Eu diria que as passagens do filme em que ouvimos o próprio Dylan cantando, enquanto vemos imagens passando na tela como num videoclipe (como em "I want you") são seqüências de puro prazer, que me deixaram mais relaxado e menos preocupado em tentar entender o quebra-cabeças temporal da história de Dylan. A escolha de seis intérpretes para o papel do cantor em diferentes momentos de sua vida foi muito feliz, mas ao mesmo tempo tornou o trabalho de Haynes bem irregular. O que era de se esperar. Eu, por exemplo, gostei muito das partes em que Cate Blanchett imita o Dylan num momento dos mais conturbados e revolucionários de sua carreira, que foi quando ele deixou de ser um tímido cantor de folk para se tornar um arrogante cantor de rock, o que assustou e revoltou centenas ou milhares de fãs do artista, que o acusavam de traidor. Tudo isso é mostrado no documentário NO DIRECTION HOME, de Martin Scorsese, mas ver Cate imitando Dylan num clima de filme de Fellini é muito divertido, com direito até à participação dos Beatles. Essa era a época em que Dylan estava viciado em anfetaminas, o que pode justificar a mudança drástica de personalidade, numa transformação tipo Dr. Jekyl e Mr. Hyde.

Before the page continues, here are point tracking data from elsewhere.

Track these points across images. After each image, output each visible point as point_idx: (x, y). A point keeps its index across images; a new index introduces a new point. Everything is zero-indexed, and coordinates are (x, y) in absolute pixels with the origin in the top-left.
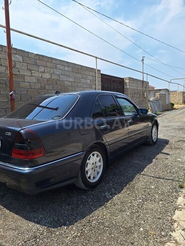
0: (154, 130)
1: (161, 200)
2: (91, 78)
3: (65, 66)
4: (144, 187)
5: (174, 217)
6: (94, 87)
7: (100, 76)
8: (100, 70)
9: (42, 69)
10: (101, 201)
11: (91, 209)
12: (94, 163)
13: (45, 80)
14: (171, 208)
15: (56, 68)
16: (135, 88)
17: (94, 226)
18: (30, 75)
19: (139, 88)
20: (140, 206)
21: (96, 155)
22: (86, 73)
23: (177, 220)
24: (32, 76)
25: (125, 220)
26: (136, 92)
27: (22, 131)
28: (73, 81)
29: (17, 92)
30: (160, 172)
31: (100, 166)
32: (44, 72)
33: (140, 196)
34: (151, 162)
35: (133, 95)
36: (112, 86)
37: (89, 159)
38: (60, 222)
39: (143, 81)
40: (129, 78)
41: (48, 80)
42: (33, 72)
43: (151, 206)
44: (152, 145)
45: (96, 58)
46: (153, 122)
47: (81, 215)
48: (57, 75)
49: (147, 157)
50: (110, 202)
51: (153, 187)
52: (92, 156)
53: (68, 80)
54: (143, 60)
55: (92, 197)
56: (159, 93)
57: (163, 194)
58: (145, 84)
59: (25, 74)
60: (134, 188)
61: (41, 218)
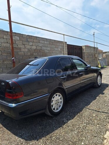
0: (99, 78)
1: (98, 124)
2: (61, 47)
3: (44, 41)
4: (88, 115)
5: (105, 136)
6: (63, 52)
7: (67, 46)
8: (66, 42)
9: (31, 44)
10: (60, 124)
11: (53, 129)
12: (57, 100)
13: (33, 50)
14: (104, 130)
15: (39, 43)
16: (89, 52)
17: (53, 140)
18: (24, 47)
19: (92, 52)
20: (84, 128)
21: (58, 95)
22: (58, 44)
23: (107, 138)
24: (25, 48)
25: (73, 137)
26: (90, 54)
27: (10, 82)
28: (50, 49)
29: (17, 57)
30: (100, 105)
31: (61, 102)
32: (32, 45)
33: (85, 121)
34: (96, 99)
35: (88, 56)
36: (75, 51)
37: (53, 98)
38: (34, 137)
39: (94, 47)
40: (85, 46)
41: (35, 50)
42: (26, 45)
43: (91, 128)
44: (98, 88)
45: (64, 35)
46: (98, 73)
47: (47, 132)
48: (40, 47)
49: (93, 96)
50: (66, 124)
51: (94, 115)
52: (55, 96)
53: (47, 49)
54: (94, 34)
55: (55, 121)
56: (105, 54)
57: (100, 120)
58: (96, 49)
59: (21, 47)
60: (82, 116)
61: (23, 133)
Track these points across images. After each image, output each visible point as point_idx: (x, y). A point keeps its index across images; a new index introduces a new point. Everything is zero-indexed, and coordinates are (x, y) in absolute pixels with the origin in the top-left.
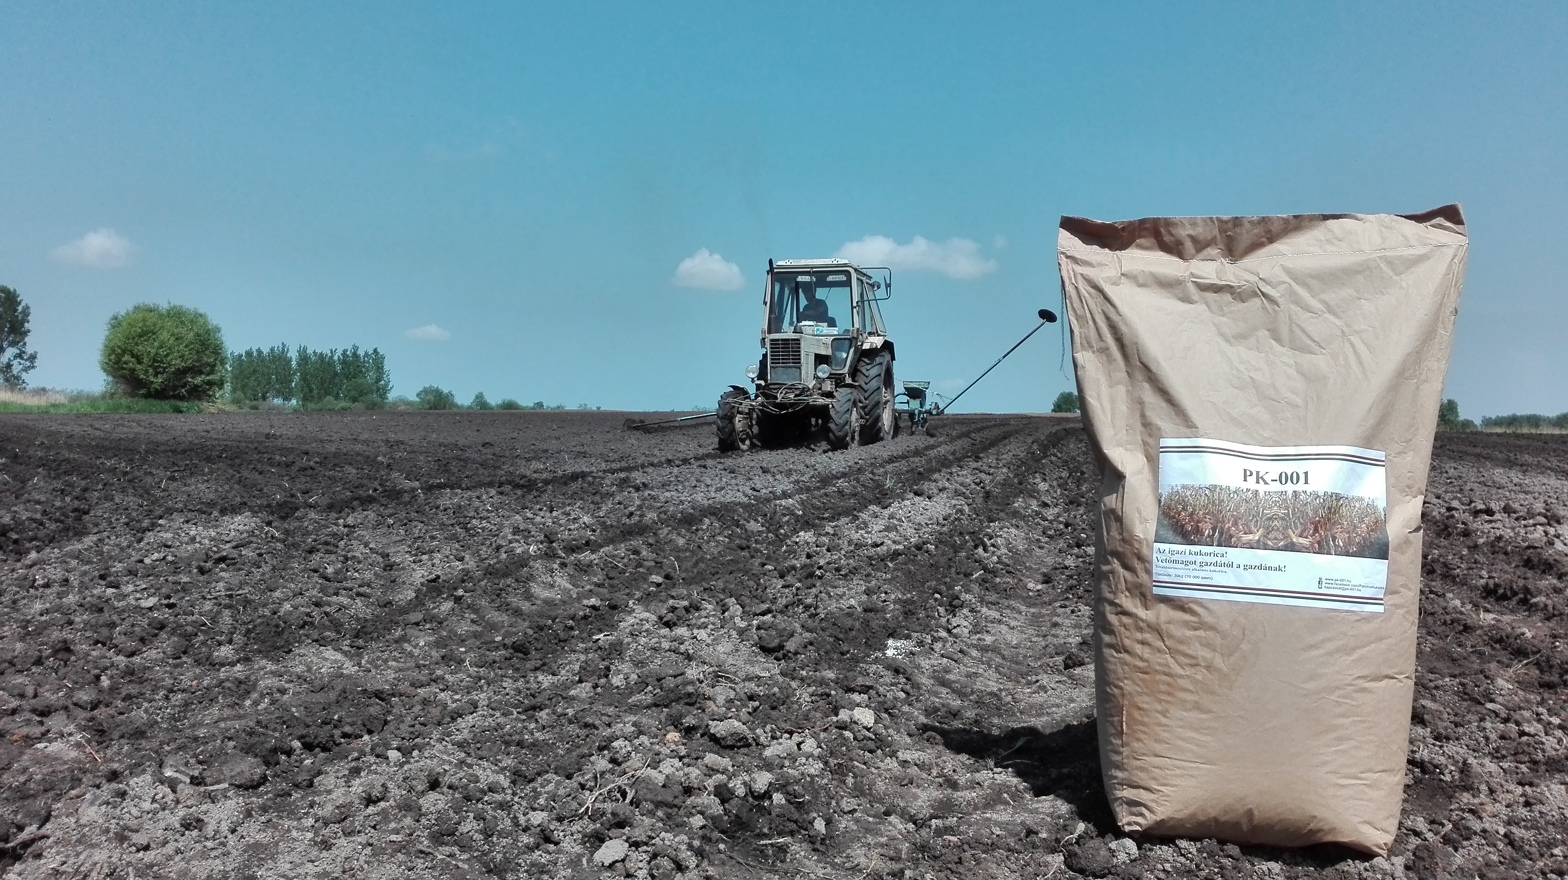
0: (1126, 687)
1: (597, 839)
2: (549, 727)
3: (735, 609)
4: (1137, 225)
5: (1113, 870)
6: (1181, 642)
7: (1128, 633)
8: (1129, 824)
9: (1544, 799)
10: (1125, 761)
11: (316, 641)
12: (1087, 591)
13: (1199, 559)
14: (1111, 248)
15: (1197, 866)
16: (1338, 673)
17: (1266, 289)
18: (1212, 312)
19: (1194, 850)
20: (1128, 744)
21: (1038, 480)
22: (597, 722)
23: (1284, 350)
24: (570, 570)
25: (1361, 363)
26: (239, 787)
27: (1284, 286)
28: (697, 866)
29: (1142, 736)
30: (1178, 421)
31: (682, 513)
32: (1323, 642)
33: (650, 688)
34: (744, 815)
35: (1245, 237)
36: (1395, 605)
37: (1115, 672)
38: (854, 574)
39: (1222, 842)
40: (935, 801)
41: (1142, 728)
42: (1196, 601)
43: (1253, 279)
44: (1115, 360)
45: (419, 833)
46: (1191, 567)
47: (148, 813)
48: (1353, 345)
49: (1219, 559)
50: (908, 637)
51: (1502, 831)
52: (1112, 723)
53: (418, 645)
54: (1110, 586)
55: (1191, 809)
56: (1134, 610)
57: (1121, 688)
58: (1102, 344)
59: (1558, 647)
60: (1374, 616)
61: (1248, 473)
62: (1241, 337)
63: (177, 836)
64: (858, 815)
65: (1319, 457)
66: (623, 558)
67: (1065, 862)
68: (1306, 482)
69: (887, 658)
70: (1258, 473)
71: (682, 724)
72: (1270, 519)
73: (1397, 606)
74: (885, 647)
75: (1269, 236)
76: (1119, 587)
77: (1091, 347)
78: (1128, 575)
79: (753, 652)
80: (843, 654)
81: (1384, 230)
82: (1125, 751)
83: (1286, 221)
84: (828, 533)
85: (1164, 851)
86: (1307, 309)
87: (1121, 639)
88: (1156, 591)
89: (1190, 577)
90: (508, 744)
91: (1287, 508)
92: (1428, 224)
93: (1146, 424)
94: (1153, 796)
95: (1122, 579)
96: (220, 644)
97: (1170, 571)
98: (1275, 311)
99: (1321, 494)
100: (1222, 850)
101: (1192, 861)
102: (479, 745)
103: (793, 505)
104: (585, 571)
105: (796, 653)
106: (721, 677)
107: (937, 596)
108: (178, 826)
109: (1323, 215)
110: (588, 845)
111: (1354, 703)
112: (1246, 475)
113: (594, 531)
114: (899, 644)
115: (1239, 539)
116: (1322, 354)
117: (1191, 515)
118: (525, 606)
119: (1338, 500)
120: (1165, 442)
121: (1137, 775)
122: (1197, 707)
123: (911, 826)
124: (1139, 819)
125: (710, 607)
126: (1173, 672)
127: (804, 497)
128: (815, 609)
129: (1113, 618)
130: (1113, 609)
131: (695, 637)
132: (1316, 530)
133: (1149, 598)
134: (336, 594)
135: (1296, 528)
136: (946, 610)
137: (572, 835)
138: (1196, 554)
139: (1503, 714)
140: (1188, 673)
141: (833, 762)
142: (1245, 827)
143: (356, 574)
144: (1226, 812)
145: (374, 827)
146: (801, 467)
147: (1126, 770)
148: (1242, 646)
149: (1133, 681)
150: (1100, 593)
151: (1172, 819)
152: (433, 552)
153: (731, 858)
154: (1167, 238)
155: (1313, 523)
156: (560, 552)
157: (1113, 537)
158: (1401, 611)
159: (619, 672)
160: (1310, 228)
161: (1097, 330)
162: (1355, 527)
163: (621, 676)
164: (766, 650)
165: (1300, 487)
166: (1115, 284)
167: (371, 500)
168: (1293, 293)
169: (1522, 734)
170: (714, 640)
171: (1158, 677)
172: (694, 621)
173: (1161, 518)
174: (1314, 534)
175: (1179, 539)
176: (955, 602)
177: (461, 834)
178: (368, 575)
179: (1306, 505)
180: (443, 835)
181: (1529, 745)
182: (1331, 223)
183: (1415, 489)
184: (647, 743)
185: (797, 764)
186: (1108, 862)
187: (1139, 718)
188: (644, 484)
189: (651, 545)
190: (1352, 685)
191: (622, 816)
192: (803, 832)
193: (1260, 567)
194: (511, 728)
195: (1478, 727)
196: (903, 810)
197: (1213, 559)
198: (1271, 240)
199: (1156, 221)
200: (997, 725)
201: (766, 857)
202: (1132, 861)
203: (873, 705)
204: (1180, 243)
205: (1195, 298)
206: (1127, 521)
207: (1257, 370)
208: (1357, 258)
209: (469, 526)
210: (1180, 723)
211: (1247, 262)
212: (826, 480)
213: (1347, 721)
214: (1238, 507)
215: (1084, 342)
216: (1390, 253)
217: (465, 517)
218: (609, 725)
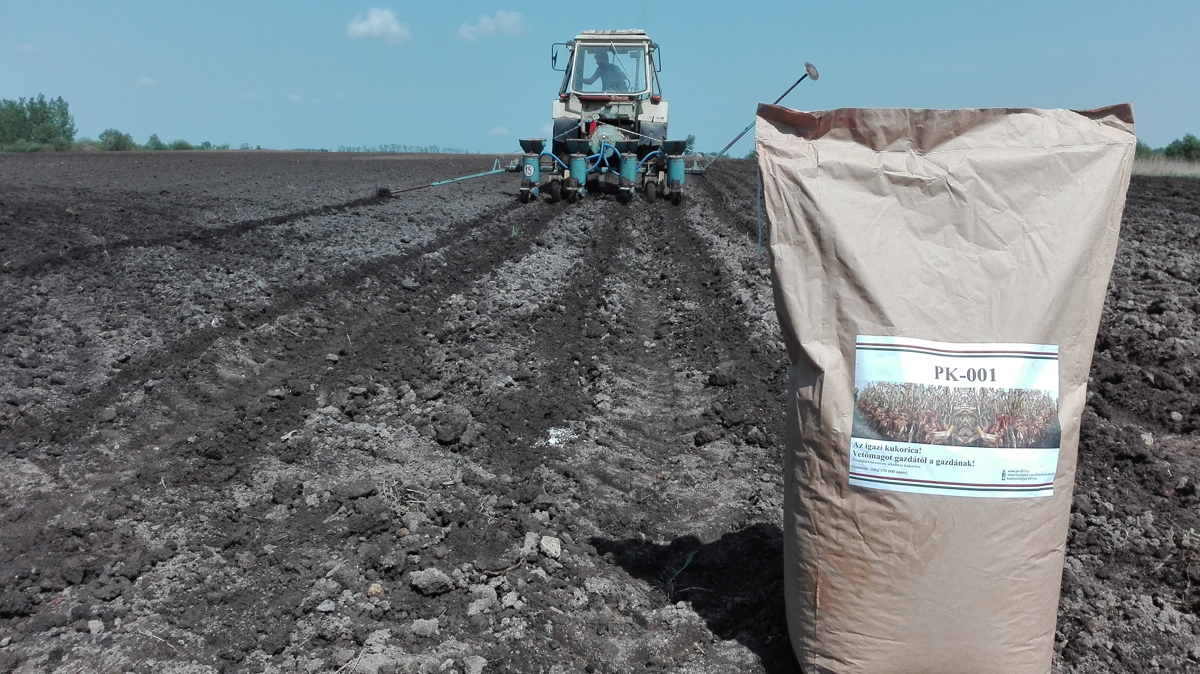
0: (820, 567)
2: (250, 569)
3: (409, 396)
4: (833, 114)
6: (875, 530)
7: (823, 518)
9: (1139, 613)
10: (818, 632)
11: (13, 453)
13: (895, 454)
14: (806, 136)
16: (1015, 555)
17: (955, 184)
18: (902, 205)
20: (821, 618)
21: (630, 227)
22: (299, 567)
23: (967, 245)
24: (252, 344)
25: (1041, 261)
27: (971, 181)
29: (836, 613)
30: (874, 317)
31: (345, 270)
32: (1004, 528)
33: (343, 508)
35: (934, 129)
36: (1060, 487)
37: (809, 551)
38: (502, 337)
41: (836, 606)
42: (891, 494)
43: (943, 173)
44: (812, 254)
46: (886, 461)
48: (1033, 242)
49: (913, 455)
50: (567, 426)
51: (1110, 645)
52: (805, 596)
53: (113, 447)
54: (804, 471)
56: (830, 498)
57: (815, 567)
58: (799, 237)
60: (1046, 499)
61: (939, 371)
62: (930, 231)
65: (1004, 354)
66: (298, 326)
68: (993, 380)
69: (550, 447)
70: (948, 369)
71: (381, 565)
72: (960, 415)
73: (1062, 487)
74: (547, 437)
75: (956, 129)
76: (815, 474)
77: (788, 239)
78: (824, 464)
79: (432, 445)
80: (510, 442)
81: (1061, 125)
82: (819, 624)
83: (973, 114)
84: (475, 293)
86: (991, 204)
87: (816, 522)
88: (852, 482)
89: (885, 471)
90: (211, 602)
91: (976, 405)
92: (1100, 120)
93: (842, 319)
94: (845, 667)
95: (818, 467)
97: (867, 465)
98: (962, 206)
99: (1007, 391)
102: (182, 609)
103: (439, 258)
104: (265, 344)
105: (471, 446)
106: (410, 493)
107: (576, 362)
109: (1007, 109)
111: (1026, 580)
112: (938, 371)
113: (269, 295)
114: (559, 433)
115: (932, 436)
116: (1006, 250)
117: (887, 411)
118: (213, 390)
119: (1020, 395)
120: (860, 339)
121: (830, 647)
122: (889, 590)
125: (385, 390)
126: (867, 557)
127: (446, 248)
128: (479, 388)
129: (808, 502)
130: (808, 494)
131: (378, 435)
132: (1001, 426)
133: (845, 487)
134: (32, 385)
135: (984, 424)
136: (587, 379)
138: (892, 449)
140: (881, 559)
141: (534, 614)
143: (50, 356)
147: (820, 641)
148: (933, 536)
149: (828, 562)
150: (794, 476)
152: (121, 326)
154: (861, 129)
155: (999, 420)
156: (240, 323)
157: (809, 427)
158: (1065, 491)
159: (311, 491)
160: (994, 122)
161: (795, 222)
162: (1033, 419)
163: (315, 495)
164: (443, 443)
165: (987, 384)
166: (813, 176)
167: (61, 261)
168: (978, 188)
169: (1090, 524)
170: (396, 436)
171: (852, 561)
172: (373, 408)
173: (857, 412)
174: (999, 430)
175: (875, 434)
178: (62, 356)
179: (993, 402)
182: (1012, 116)
183: (1082, 378)
184: (351, 599)
185: (502, 625)
187: (833, 596)
188: (307, 235)
189: (322, 310)
190: (1026, 565)
193: (951, 463)
194: (213, 578)
197: (907, 455)
198: (958, 133)
199: (851, 111)
200: (662, 532)
203: (555, 525)
204: (873, 134)
205: (887, 190)
206: (824, 414)
207: (946, 265)
208: (1038, 154)
209: (153, 291)
210: (873, 604)
211: (937, 154)
212: (462, 228)
213: (1020, 597)
214: (931, 405)
215: (782, 234)
216: (1068, 150)
217: (150, 282)
218: (310, 568)
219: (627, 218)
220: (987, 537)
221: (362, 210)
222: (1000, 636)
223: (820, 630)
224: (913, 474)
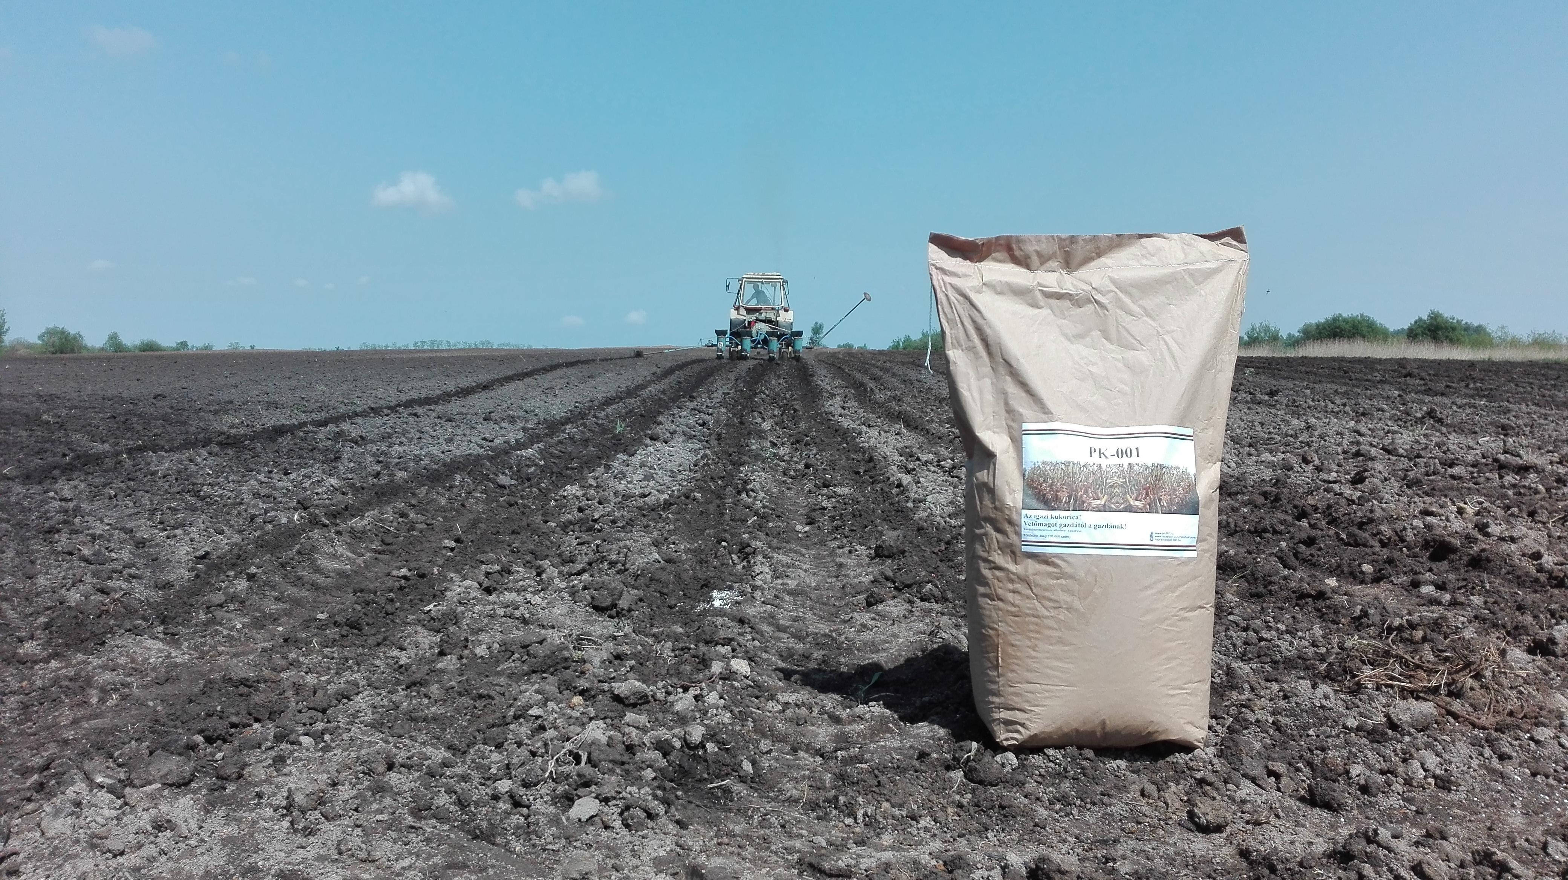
0: (1000, 629)
1: (569, 800)
2: (441, 700)
3: (551, 571)
4: (994, 241)
5: (1003, 779)
6: (1046, 590)
7: (1001, 585)
8: (1007, 739)
10: (1001, 688)
11: (130, 630)
12: (852, 530)
13: (1059, 521)
14: (971, 260)
15: (1065, 769)
16: (1167, 607)
17: (1098, 297)
18: (1055, 315)
19: (1060, 757)
20: (1003, 675)
22: (493, 693)
23: (1111, 347)
24: (346, 538)
25: (1174, 358)
26: (171, 785)
27: (1112, 294)
28: (666, 812)
29: (1016, 668)
30: (1036, 408)
31: (425, 468)
32: (1155, 583)
33: (517, 655)
34: (686, 765)
35: (1079, 252)
36: (1203, 550)
37: (990, 617)
38: (632, 526)
39: (1080, 748)
40: (832, 735)
41: (1015, 661)
42: (1057, 556)
43: (1087, 287)
44: (981, 357)
45: (400, 810)
46: (1053, 528)
47: (112, 819)
48: (1165, 342)
49: (1075, 521)
50: (730, 588)
52: (988, 659)
53: (234, 627)
54: (983, 546)
55: (1059, 724)
56: (1006, 566)
57: (996, 630)
58: (970, 344)
59: (1260, 562)
60: (1189, 560)
61: (1093, 450)
62: (1080, 336)
63: (152, 838)
64: (774, 754)
65: (1146, 435)
66: (392, 522)
67: (965, 776)
68: (1138, 457)
69: (715, 608)
70: (1100, 449)
71: (577, 688)
72: (1112, 487)
73: (1205, 551)
74: (710, 600)
75: (1098, 251)
76: (993, 547)
77: (961, 346)
78: (999, 536)
79: (587, 611)
80: (670, 607)
81: (1185, 247)
82: (1001, 680)
83: (1111, 239)
84: (591, 485)
85: (1036, 760)
86: (1130, 313)
87: (995, 590)
88: (1024, 549)
89: (1053, 536)
90: (414, 720)
91: (1124, 478)
92: (1219, 242)
93: (1010, 411)
94: (1026, 716)
95: (995, 540)
96: (21, 640)
97: (1038, 533)
98: (1105, 314)
99: (1150, 465)
100: (1080, 754)
101: (1060, 765)
102: (390, 724)
103: (533, 455)
104: (361, 538)
105: (630, 610)
106: (584, 639)
107: (724, 544)
108: (150, 829)
109: (1139, 235)
110: (559, 805)
111: (1178, 629)
113: (347, 494)
114: (723, 595)
115: (1089, 504)
116: (1144, 351)
117: (1051, 485)
119: (1161, 469)
120: (1025, 426)
121: (1012, 700)
122: (1061, 641)
123: (819, 759)
124: (1016, 735)
125: (520, 569)
126: (1040, 614)
127: (541, 445)
129: (987, 573)
130: (987, 565)
131: (529, 602)
132: (1147, 494)
133: (1019, 555)
134: (110, 578)
135: (1133, 493)
136: (739, 557)
137: (542, 798)
138: (1057, 518)
139: (1244, 624)
140: (1053, 614)
141: (736, 710)
142: (1098, 734)
144: (1085, 723)
145: (356, 810)
146: (522, 413)
147: (1003, 696)
148: (1095, 590)
149: (1007, 624)
150: (974, 552)
151: (1043, 732)
152: (184, 525)
153: (690, 802)
154: (1017, 253)
155: (1145, 489)
156: (323, 519)
157: (986, 506)
158: (1207, 555)
159: (480, 643)
160: (1129, 245)
161: (965, 331)
162: (1175, 490)
163: (484, 646)
164: (599, 609)
165: (1134, 460)
166: (979, 292)
167: (69, 468)
168: (1118, 300)
170: (548, 603)
171: (1028, 619)
172: (511, 585)
173: (1026, 488)
174: (1146, 498)
175: (1042, 506)
176: (747, 550)
177: (437, 808)
178: (126, 555)
179: (1139, 474)
180: (421, 810)
181: (1268, 648)
182: (1144, 240)
183: (1215, 457)
184: (557, 708)
185: (709, 715)
186: (1001, 773)
187: (1013, 653)
188: (361, 437)
189: (414, 506)
190: (1177, 616)
191: (588, 777)
192: (735, 774)
193: (1107, 526)
195: (1226, 636)
196: (807, 745)
197: (1070, 521)
198: (1099, 256)
199: (1009, 238)
200: (845, 663)
201: (718, 798)
202: (1013, 770)
203: (739, 655)
204: (1028, 257)
205: (1042, 303)
206: (998, 492)
207: (1094, 364)
208: (1167, 271)
209: (202, 493)
210: (1048, 655)
211: (1081, 273)
212: (553, 426)
213: (1175, 644)
214: (1087, 478)
215: (954, 341)
216: (1192, 267)
217: (194, 484)
218: (503, 694)
219: (753, 411)
220: (1140, 590)
221: (419, 410)
222: (1159, 679)
223: (1003, 686)
224: (1075, 537)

Também gostei bastante do Dylan personificado por Heath Ledger, nos anos 70, momento em que ele estava se separando da esposa e que possivelmente gerou o clássico e doloroso álbum "Blood on the Tracks". Já o Dylan vivido por Christian Bale é aquele pré-rock, das canções de protesto. Nessas seqüências, o filme se utiliza do recurso de pseudo-documentário, com Julianne Moore fazendo as vezes de Joan Baez, uma das mulheres que passaram pela vida de Dylan e que não agüentaram o tranco - ou foram deixadas de lado pelo artista de temperamento difícil. Por outro lado, não gostei da encarnação mirim de Dylan, nem da maneira enigmática como Dylan é mostrado, como um Billy the Kid velho (Richard Gere), numa referência clara ao western melancólico PAT GARRET & BILLY THE KID, no qual Dylan contribuiu com a trilha sonora. Já a pouca participação de Ben Wishaw, como o Dylan que adotou o nome do poeta Arthur Rimbau, não pareceu acrescentar muito ao coquetel de Haynes.